Dr Shankar S Mantha, Former Chairman, AICTE, and Chancellor, RB University, Nagpur, echoed the sentiment that India’s appeal extends beyond scale. He highlighted the nation’s expanding innovation ecosystem, entrepreneurial momentum, and regulatory continuity as powerful differentiators. While welcoming global participation, he underscored the importance of calibrated regulatory frameworks to safeguard quality, national priorities, and institutional security — ensuring that international entry enhances, rather than dilutes, India’s academic foundations.
Dr Vishwajeet Kadam, Secretary and Pro-Vice Chancellor, Bharati Vidyapeeth, Pune, shifted the lens toward partnership models rooted in reciprocity. India, he asserted, is not merely an investment destination but a mature academic ecosystem in its own right. Global collaborations, therefore, must be anchored in mutual value creation — through joint research, faculty exchange, student mobility, and shared innovation platforms — fostering integration rather than isolated academic enclaves.

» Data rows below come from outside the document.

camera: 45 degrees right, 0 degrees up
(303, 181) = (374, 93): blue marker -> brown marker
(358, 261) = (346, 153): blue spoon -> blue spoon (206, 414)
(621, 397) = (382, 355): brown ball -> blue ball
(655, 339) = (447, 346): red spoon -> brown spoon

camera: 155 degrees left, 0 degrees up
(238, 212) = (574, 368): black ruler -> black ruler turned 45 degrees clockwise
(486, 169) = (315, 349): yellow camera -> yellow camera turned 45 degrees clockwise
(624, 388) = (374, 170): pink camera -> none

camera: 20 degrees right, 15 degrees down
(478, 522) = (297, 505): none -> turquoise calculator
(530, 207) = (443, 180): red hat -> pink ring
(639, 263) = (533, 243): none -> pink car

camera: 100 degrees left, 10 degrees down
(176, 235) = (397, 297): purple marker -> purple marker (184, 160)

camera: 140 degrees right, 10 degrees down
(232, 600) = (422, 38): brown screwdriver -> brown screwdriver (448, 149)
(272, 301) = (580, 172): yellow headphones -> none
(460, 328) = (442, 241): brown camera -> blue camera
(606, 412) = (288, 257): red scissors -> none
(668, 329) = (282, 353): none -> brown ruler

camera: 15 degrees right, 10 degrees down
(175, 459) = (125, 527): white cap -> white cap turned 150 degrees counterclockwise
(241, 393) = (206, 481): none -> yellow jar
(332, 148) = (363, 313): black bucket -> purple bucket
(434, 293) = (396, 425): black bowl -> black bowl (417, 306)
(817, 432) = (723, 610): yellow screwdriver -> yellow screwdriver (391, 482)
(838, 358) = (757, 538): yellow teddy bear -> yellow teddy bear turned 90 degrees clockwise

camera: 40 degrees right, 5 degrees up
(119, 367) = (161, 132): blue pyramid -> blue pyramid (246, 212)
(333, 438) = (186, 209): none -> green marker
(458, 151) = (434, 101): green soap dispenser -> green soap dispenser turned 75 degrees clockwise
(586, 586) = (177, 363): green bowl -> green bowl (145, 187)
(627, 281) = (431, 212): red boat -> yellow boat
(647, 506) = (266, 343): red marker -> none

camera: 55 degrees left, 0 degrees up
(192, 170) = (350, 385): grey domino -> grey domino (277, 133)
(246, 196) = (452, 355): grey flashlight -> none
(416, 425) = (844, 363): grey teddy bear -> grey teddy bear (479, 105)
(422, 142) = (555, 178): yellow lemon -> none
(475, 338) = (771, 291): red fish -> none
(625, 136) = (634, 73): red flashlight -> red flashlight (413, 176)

A central thread running through the discussion was academic integrity in the age of AI. Chaitali Moitra, Senior Director, Turnitin India, stressed that institutions must rethink assessment frameworks to reflect authentic learning journeys rather than static outputs. “We are not saying don’t use AI. We are understanding how AI is being used… and enabling visibility into the thought process and writing journey,” she noted. In an era where AI tools are ubiquitous, she argued, transparency, iterative feedback, and deeper teacher-student engagement will be critical in preserving trust and academic credibility.
Adding a philosophical dimension, Prof Rajita Kulkarni, President, Sri Sri University, Odisha, emphasised that technological advancement must be guided by ethical consciousness. “Innovation without this awareness can get misdirected… spirituality and science is not contradictory, it is complementary,” she observed. In a rapidly evolving AI landscape, she advocated for resilience, mindfulness, and value-based education as essential anchors — equipping students to remain responsible innovators rather than reactive adopters.
From an industry vantage point, Zeljko Djuretic, Senior Director – Education, Bentley Systems, called for a shift from transactional engagement to genuine co-creation. “If you let technology companies lead, you’re going to end up with training programs. The perfect project is co-creation between academia and industry,” he said. He envisioned campuses as living laboratories, where digital twins and simulation technologies mirror real-world infrastructure challenges. Complementing this, Bhavesh Budhabhatti, Director, Enterprise Systems Development, ISDL, IBM India Pvt. Ltd., emphasised the importance of systems thinking and comfort with ambiguity in enterprise environments. “We would like certain foundation strength in system thinking… understanding interactions, trade-offs, compliance and boundary conditions,” he remarked, urging students to see AI not as a shortcut, but as a collaborative design partner.
The panel concluded with a shared recognition: India’s readiness is not defined solely by scale, but by its ability to embed integrity, digital capability, and industry relevance into its academic DNA. As global universities deepen their engagement, the larger opportunity lies in building world-class Indian institutions — institutions capable not only of collaborating globally, but of competing confidently on the world stage.